Es ist der zweite Angriff auf Rettungssanitäter in Gelsenkirchen innerhalb weniger Tage gewesen - und ein weiterer Höhepunkt einer bereits seit Jahren andauernden Reihe solcher Attacken im ganzen Land. Seit 2011 stieg nach Angaben des Landeskriminalamtes (LKA) die Zahl der Übergriffe auf Polizisten und Rettungskräfte in NRW von 6186 auf 8109 im Jahr 2015 an. Wie in Gelsenkirchen sind die Angreifer dabei häufig alkoholisiert.

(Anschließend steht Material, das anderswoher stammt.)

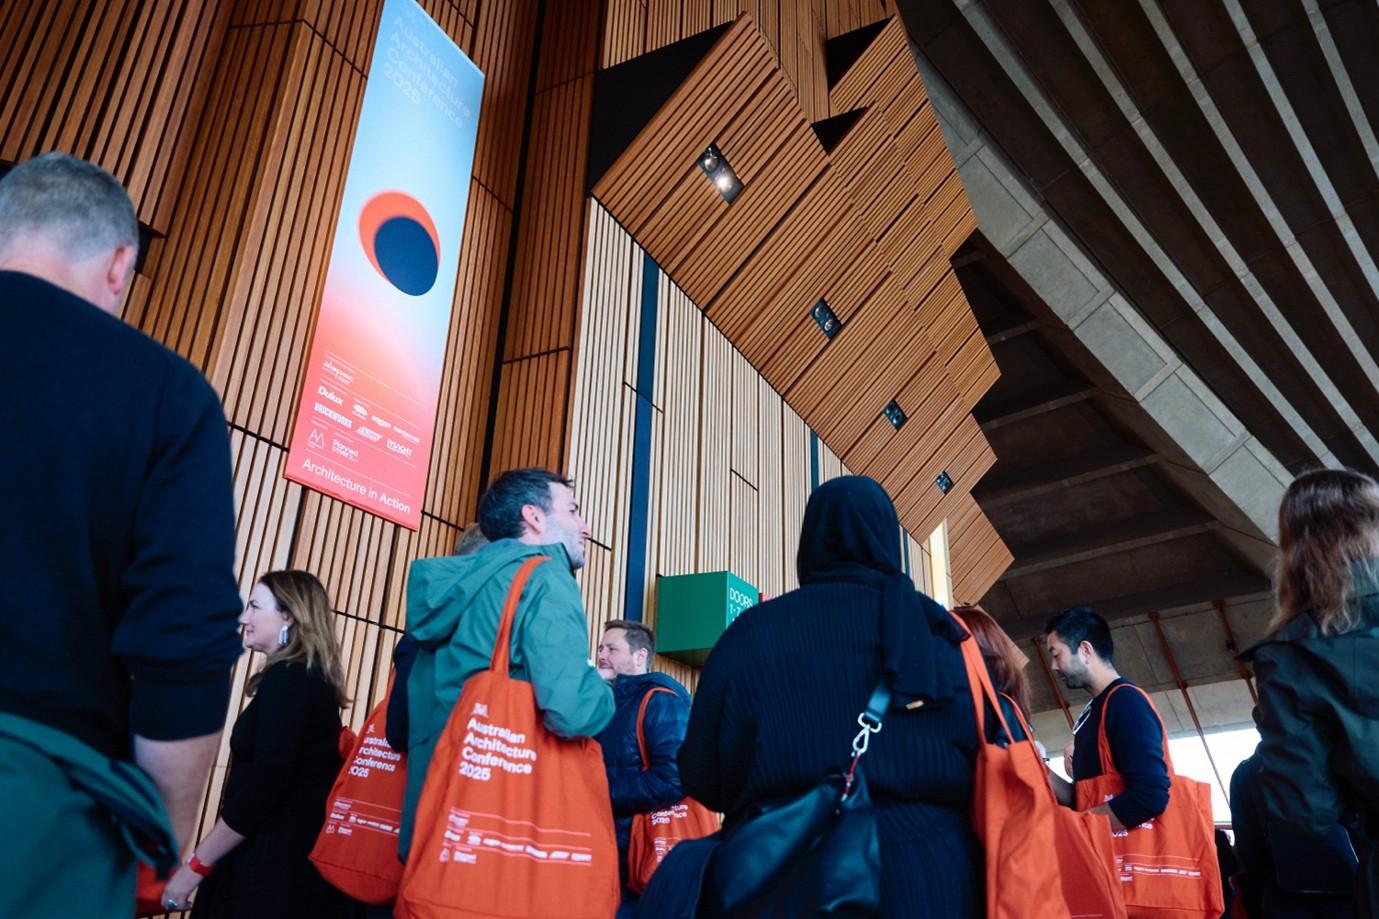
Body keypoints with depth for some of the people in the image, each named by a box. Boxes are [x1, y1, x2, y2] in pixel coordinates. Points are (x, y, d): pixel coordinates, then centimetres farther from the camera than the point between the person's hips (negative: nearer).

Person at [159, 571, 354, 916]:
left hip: (274, 867, -9)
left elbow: (264, 784, -20)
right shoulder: (314, 678, 13)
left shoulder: (286, 679, -13)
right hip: (299, 861, 9)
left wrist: (197, 864, -12)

Der Deutsche Berufsverband Rettungsdienst fordert deshalb einen besseren Schutz für die Sanitäter. "In Problemviertel, von denen man weiß, dass es dort zu Übergriffen kommen kann, sollten die Rettungswagen mit Streifenwagen-Begleitung fahren, damit sie geschützt sind", sagt der Verbandsvorsitzende Marco König. Wichtig sei es zudem, dass die angezeigten Fälle aber auch von den jeweiligen Staatsanwaltschaften verfolgt werden. "Das ist nämlich leider sehr oft nicht so. Stattdessen hören wir immer wieder von betroffenen Kollegen, dass die Verfahren eingestellt werden. Das ist deprimierend und der eigentliche Skandal", betont König.

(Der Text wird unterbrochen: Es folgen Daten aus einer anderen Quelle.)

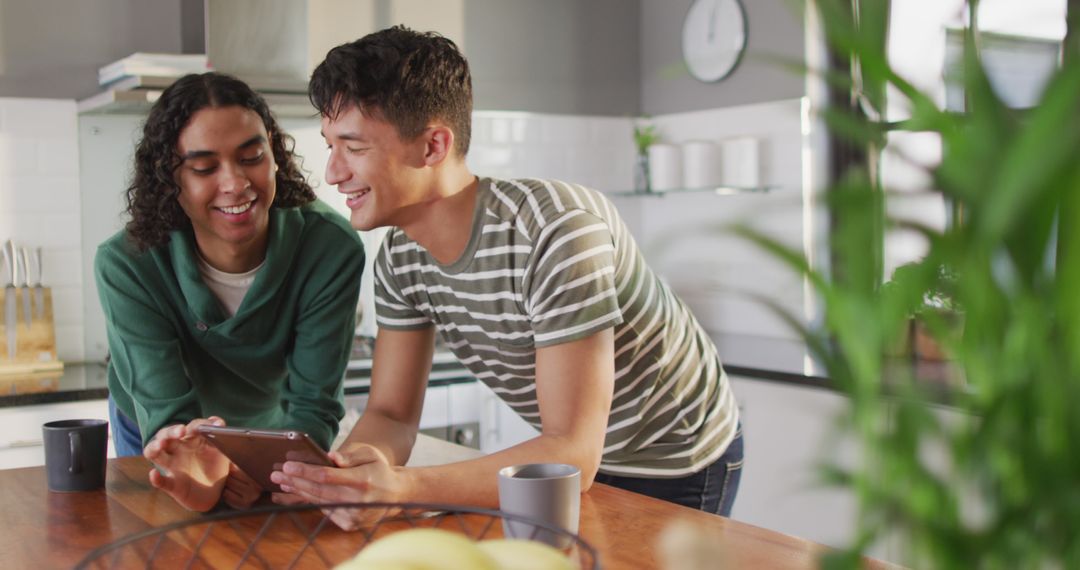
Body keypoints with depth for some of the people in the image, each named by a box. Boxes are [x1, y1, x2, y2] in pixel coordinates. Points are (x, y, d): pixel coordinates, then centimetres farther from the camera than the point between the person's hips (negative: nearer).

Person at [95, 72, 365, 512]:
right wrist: (194, 468, -57)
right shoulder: (125, 266, -31)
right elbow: (166, 411, -34)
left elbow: (314, 405, -29)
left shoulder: (331, 249, -30)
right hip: (150, 434, 0)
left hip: (273, 430, 0)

Zu wenig Personal bei der Polizei

Auch der Verband der Feuerwehren in NRW unterstützt den Vorschlag, Rettungsfahrzeuge mit Polizeistreife zu eskortieren. Doch das Problem dabei sei, dass die Polizei oft selbst nicht ausreichend Personal zur Verfügung habe, um das zu machen. "Weil es mittlerweile aber wirklich gefährlich ist, in bestimmte Stadtteile zu fahren, begleiten bereits Feuerwehrmänner, obwohl sie keinen eigenen Einsatz haben, Sanitäter zum Schutz zu gerufenen Notfällen", sagt der Landesvorsitzende des Feuerwehrverbandes, Christoph Schöneborn. "Wir müssen sehen, wie wir uns besser vor solchen Übergriffen schützen", betont er. Eine von vielen Möglichkeiten wäre es, Rettungskräfte in NRW künftig mit Pfefferspray und Stichschutzwesten auszurüsten, so Schöneborn. "Wir müssen jetzt alle Optionen prüfen. Denn eines steht fest: Die Übergriffe müssen aufhören. So kann es nicht weitergehen."

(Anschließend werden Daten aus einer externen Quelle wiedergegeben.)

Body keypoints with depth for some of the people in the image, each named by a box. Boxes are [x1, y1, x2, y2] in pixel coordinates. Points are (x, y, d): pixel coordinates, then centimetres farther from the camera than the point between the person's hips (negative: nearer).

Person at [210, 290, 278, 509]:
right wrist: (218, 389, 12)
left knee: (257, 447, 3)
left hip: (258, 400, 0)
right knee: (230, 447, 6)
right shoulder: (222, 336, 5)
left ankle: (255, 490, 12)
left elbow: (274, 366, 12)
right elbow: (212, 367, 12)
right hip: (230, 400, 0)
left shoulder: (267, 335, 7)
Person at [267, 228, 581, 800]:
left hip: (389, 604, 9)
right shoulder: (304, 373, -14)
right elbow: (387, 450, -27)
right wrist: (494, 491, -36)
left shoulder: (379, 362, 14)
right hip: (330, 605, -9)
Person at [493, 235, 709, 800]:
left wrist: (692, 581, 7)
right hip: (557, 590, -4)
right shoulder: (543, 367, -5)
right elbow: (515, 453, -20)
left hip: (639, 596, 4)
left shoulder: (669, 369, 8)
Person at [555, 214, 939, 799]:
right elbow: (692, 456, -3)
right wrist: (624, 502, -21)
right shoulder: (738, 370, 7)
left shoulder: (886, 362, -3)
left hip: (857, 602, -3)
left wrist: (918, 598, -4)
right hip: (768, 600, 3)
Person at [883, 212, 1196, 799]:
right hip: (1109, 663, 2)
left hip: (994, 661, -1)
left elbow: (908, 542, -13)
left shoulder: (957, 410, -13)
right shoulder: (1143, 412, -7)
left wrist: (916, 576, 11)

Mit dem Thema beschäftigt sich in NRW nun auch eine Arbeitsgruppe im Innen- und im Gesundheitsministerium, der auch Vertreter des Feuerwehrverbandes, der Polizei, der Unfallkasse und der Gewerkschaft für Beamte und Beschäftigte bei Land und Kommunen (Komba) angehören. Erst am vergangenen Freitag hat Ministerpräsidentin Hannelore Kraft (SPD) zudem in einer Videobotschaft Übergriffe auf Rettungskräfte und Polizisten als Indiz für den sinkenden Respekt in der Gesellschaft kritisiert. Denn auch Polizisten werden immer öfter im Dienst angegriffen; nach Angaben der Gewerkschaft der Polizei (GdP) wird in NRW sogar alle 50 Minuten ein Polizist Opfer einer Attacke.

Wann die Arbeitsgruppe ihre Ergebnisse präsentieren wird, steht noch nicht fest. "Es gibt aber keine Denkverbote. Alles wird in der Runde diskutiert", heißt es aus gut informierten Kreisen. Steffen Schimanski vom Deutschen Roten Kreuz Nordrhein, selbst viele Jahre im Rettungsdienst tätig gewesen, plädiert dafür, dass in der Aus- und Weiterbildung noch mehr Wert auf Deeskalationstrainings gelegt werde. Von der Idee, Rettungskräfte mit Pfeffersprays auszurüsten, hält er nicht viel. "So etwas kann auch das Gegenteil bewirken. Potentielle Angreifer können sich dadurch provoziert fühlen und zuschlagen."